Hi,
Iam wondering if it makes sense to have a memory barrier after access to a memory mapped register. I looking at a driver, unfortunately not open source, that has a memory barrier after a read from the interrupt status register of the peripheral when processing the interrupt. I understand the use of the barrier when accessing main RAM, but does it make sense for registers?
CPU: A53 aarch64
Thanks
Hi Joseph,
I was happy with your answers, finally I have an idea of how things work with memory ordering on arm until I yesterday came by an this article: https://www.embedded.com/design/programming-languages-and-tools/4437925/3/Dealing-with-memory-access-ordering-in-complex-embedded-designs-
Page 3 has an example similar to the question in this thread:
-------------------- Quote start
volatile unit32 control; //write register to reset device volatile uint32 status; //read register to access status uint32 x; control = 1; // reset device // some code x = status; // read status while ((x & 1) != 1) { x = status; }
-------------------- Quote end
according to your answers a barrier is needed after setting the control and before the "some code", since arm can call the Normal memory "some code" before the Device/SO memory of control. But since the "status" and "control" are both in Device/SO memory, their order would not be changed (Hope I understood your answers correctly).

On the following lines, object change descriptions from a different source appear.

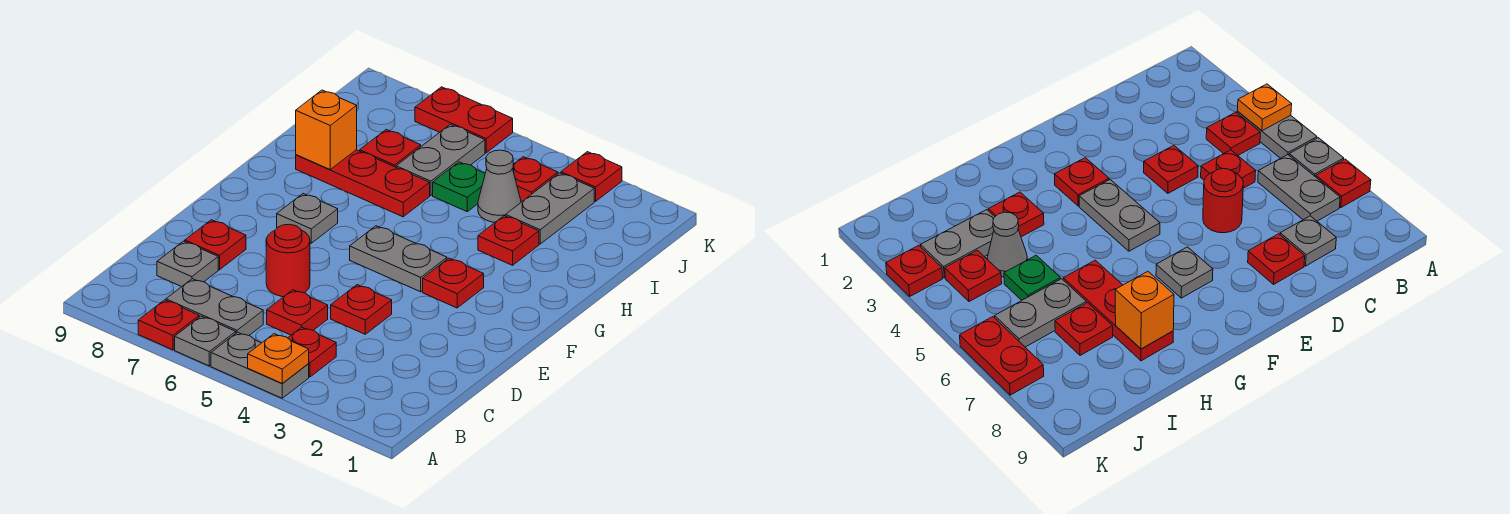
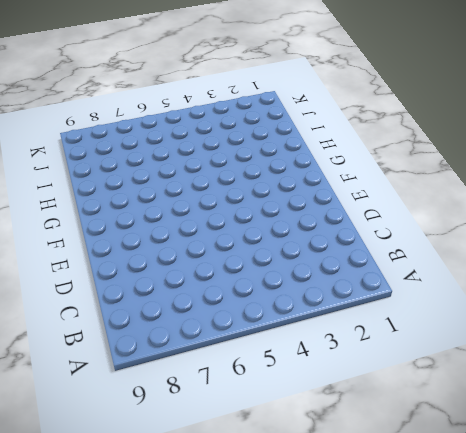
none -> grey 1x2 plate [211,332,309,398]
none -> grey 1x1 plate [175,316,236,366]
none -> red 1x1 plate [138,300,199,350]

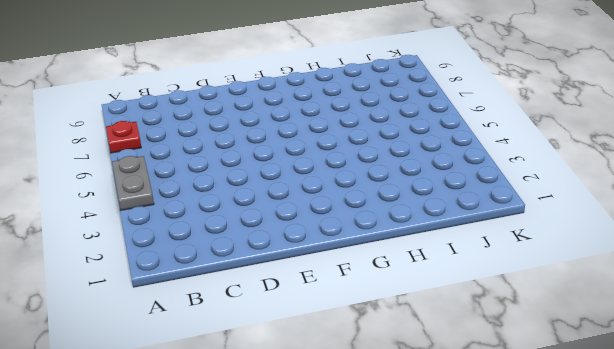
none -> grey 1x1 plate [175,316,236,366]
none -> red 1x1 plate [288,327,336,377]
none -> grey 1x2 plate [166,279,263,335]

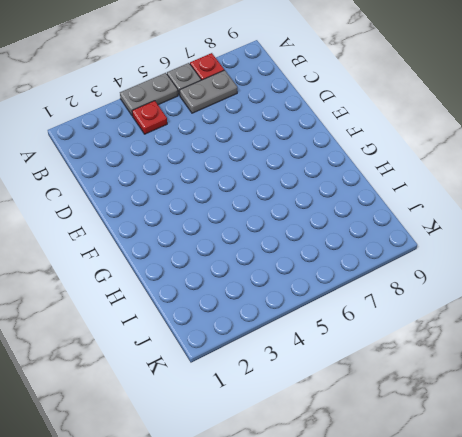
none -> red 1x1 plate [267,290,328,335]
none -> grey 1x1 plate [157,241,218,287]
none -> red 1x1 plate [331,285,392,334]

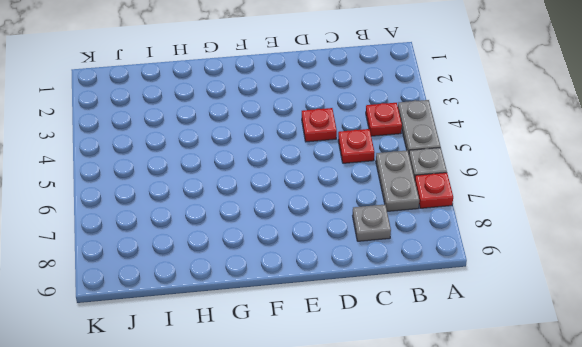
none -> red 1x1 round brick [266,224,310,297]
none -> red 1x1 plate [185,220,246,270]
none -> red 1x1 plate [423,258,484,308]

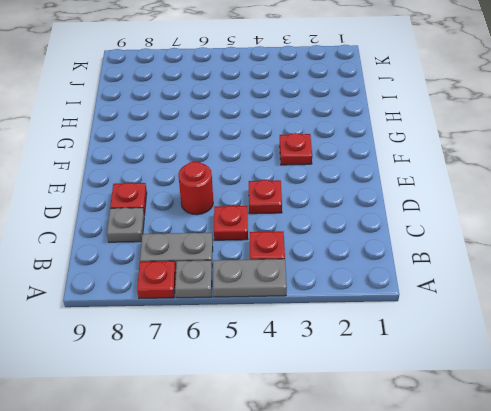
none -> grey 1x2 plate [350,226,447,292]
none -> grey 1x1 plate [277,194,338,243]
none -> red 1x1 plate [478,216,539,265]

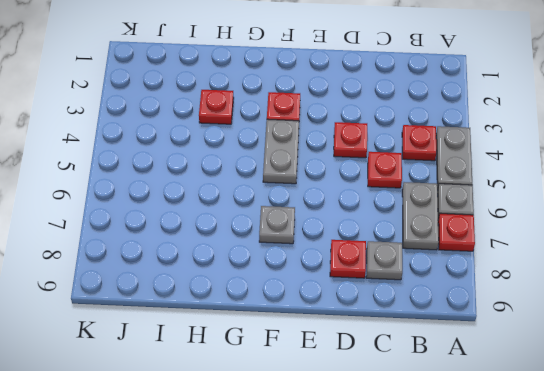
none -> red 1x1 round brick [266,224,310,297]
none -> red 1x3 plate [296,150,430,217]
none -> grey 1x2 plate [506,173,594,244]

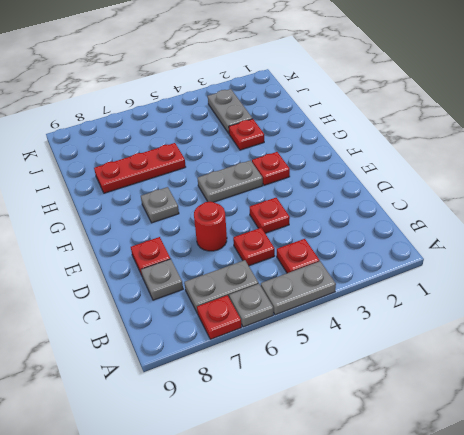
none -> grey 1x1 cone [478,150,521,222]
none -> green 1x1 plate [433,162,485,212]
none -> grey 1x2 plate [396,124,485,196]

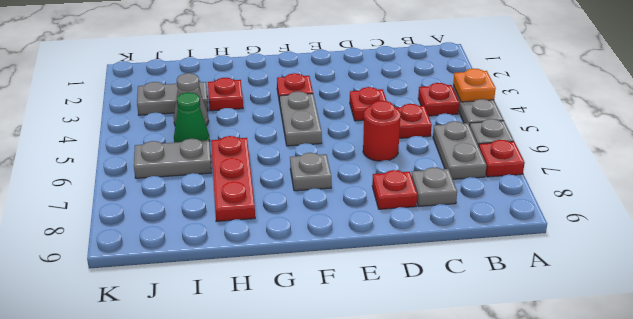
green 1x1 cone [174,92,210,143] -> green 1x1 plate [433,162,485,212]
none -> red 1x1 plate [360,130,421,167]
none -> red 1x1 plate [513,157,558,202]
none -> red 1x1 plate [561,152,622,201]

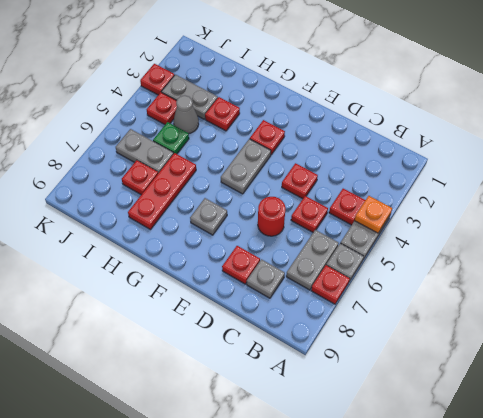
none -> red 1x2 plate [415,87,513,153]
none -> orange 1x1 brick [296,90,357,169]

However, The article mentioned says a barrier is still needed to ensure that the control is always called before status:
You might think all is well. At least the programmer has declared the memory-mapped peripheral registers using the volatile keyword. But presumably, the write to the control register should complete before we read the status register. Otherwise the device will not be reset properly before we access it. This code does not guarantee that. For reasons we have seen above, the compiler may promote the LDR from the status port above the STR to the control port because load latency is longer than store. Similarly, a multi-issue out-of-order execution unit in the processor might issue them in a different order. We need some way of ensuring that they happen in the order in which they are written.
If true it mean a barrier is still needed between device memory accesses! Does that makes sense to you?
Thanks for the help
Hi there,
If the two accesses are to the same device, architecturally the access order is guranteed. So when handling peripheral programming sequence, there is no need to insert memory barrier between each access.
The situation is a bit more complex if the two accesses are to two different bus slaves. As seem in table A3-8 of Armv7-M architecture reference manual (link), if two accesses are both device type, but different attribute (one shareable and one non-shareable), it is allowed to have the two accesses being out of order. In the example code from the page you mentioned, it is unclear that whether the two registers are from the same slave. Also, in the context of peripheral reset, the software developer might need to take into account of peripheral/device specific behavior : if the reset does take multiple clock cycles, use of the memory barrier by itself might not be enough.
regards,
Joseph
Thank you again Joseph Yiu for the clarification. wish the article was more detailed.